Boost Innovation and Competitiveness
AI enablement equips organizations to harness powerful AI technologies quickly and effectively. With a flexible and scalable AI infrastructure, businesses can rapidly test, deploy, and scale innovative solutions, maintaining a competitive edge in a rapidly evolving market.
Successfully Implementing AI Enablement
Successfully implementing AI enablement requires building internal support by clearly showing employees how AI addresses their daily challenges, providing continuous training to boost their confidence and reduce resistance, and consistently monitoring performance through metrics to adapt AI tools to evolving business needs. This approach ensures that AI solutions remain effective and valuable over time.
Build Internal Support: Clearly communicate AI's practical benefits to your team. Demonstrate specific examples where AI can solve the challenges they face daily.
Ongoing Training: Continuously educate employees on how to effectively interact with and utilize AI tools, fostering confidence and reducing resistance.

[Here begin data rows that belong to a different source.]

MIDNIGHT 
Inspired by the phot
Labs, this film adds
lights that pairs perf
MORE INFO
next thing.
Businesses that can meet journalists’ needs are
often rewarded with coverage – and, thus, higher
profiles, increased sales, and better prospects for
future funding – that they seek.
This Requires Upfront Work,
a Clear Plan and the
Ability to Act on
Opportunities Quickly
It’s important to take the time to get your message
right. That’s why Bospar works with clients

Monitor and Adapt: Establish performance metrics to regularly evaluate and optimize AI solutions, ensuring they remain aligned with evolving business needs.

The Bottom Line
AI enablement is no longer optional—it's essential for businesses seeking sustainable success in the digital age. By thoughtfully preparing data, establishing comprehensive connectivity, and prioritizing security, organizations can unlock AI's full potential. This strategic approach transforms AI from a promising technology into a practical, integral part of business operations.
Frequently Asked Questions (FAQs)
1. What types of organizations benefit most from AI enablement?

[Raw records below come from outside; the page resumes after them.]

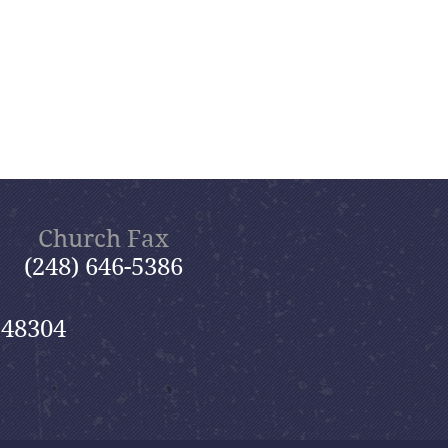
Church Fax
(248) 646-5386
 48304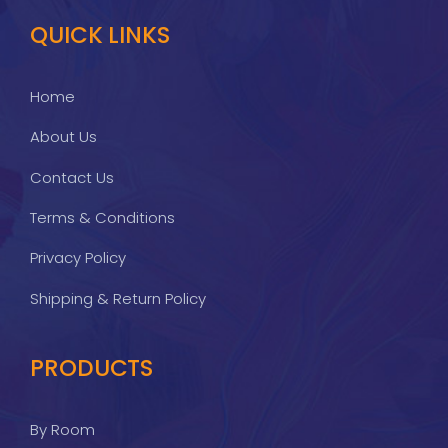
QUICK LINKS
Home
About Us
Contact Us
Terms & Conditions
Privacy Policy
Shipping & Return Policy
PRODUCTS
By Room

Organizations across industries—from legal and healthcare to manufacturing and retail—can significantly benefit from AI enablement, especially those dealing with large data sets or complex workflows. However, it’s also important to note that individual workers can greatly benefit from applying AI enablement to their work streams.
2. How long does AI enablement typically take to implement?
Implementation timelines vary based on the complexity of your organization's data and systems, but most AI enablement projects range from several weeks to several months. On an individual basis, the timeframe can be in hours or days. It depends on your specific use case and what you’re trying to accomplish.
3. Does AI enablement require substantial changes to existing technology?
Not necessarily. AI enablement often integrates smoothly with existing technologies using specialized connectors, minimizing disruption while maximizing efficiency. For personal use, automation tools like Make.com and Zapier make it easy to connect applications and data, and they integrate Large Language Models (LLM) into workflows.
4. How does AI enablement affect employees' daily responsibilities?
AI enablement reduces repetitive tasks and enables individuals to focus more on strategic, high-value activities, ultimately enhancing job satisfaction and productivity.
5. What measures should an organization take to ensure data security with AI enablement?
Organizations should prioritize secure APIs, robust access controls, encryption methods, and ongoing monitoring to maintain data security and compliance. This is one challenge for individual use since automation can easily be incorporated from disparate systems, making security more of a challenge.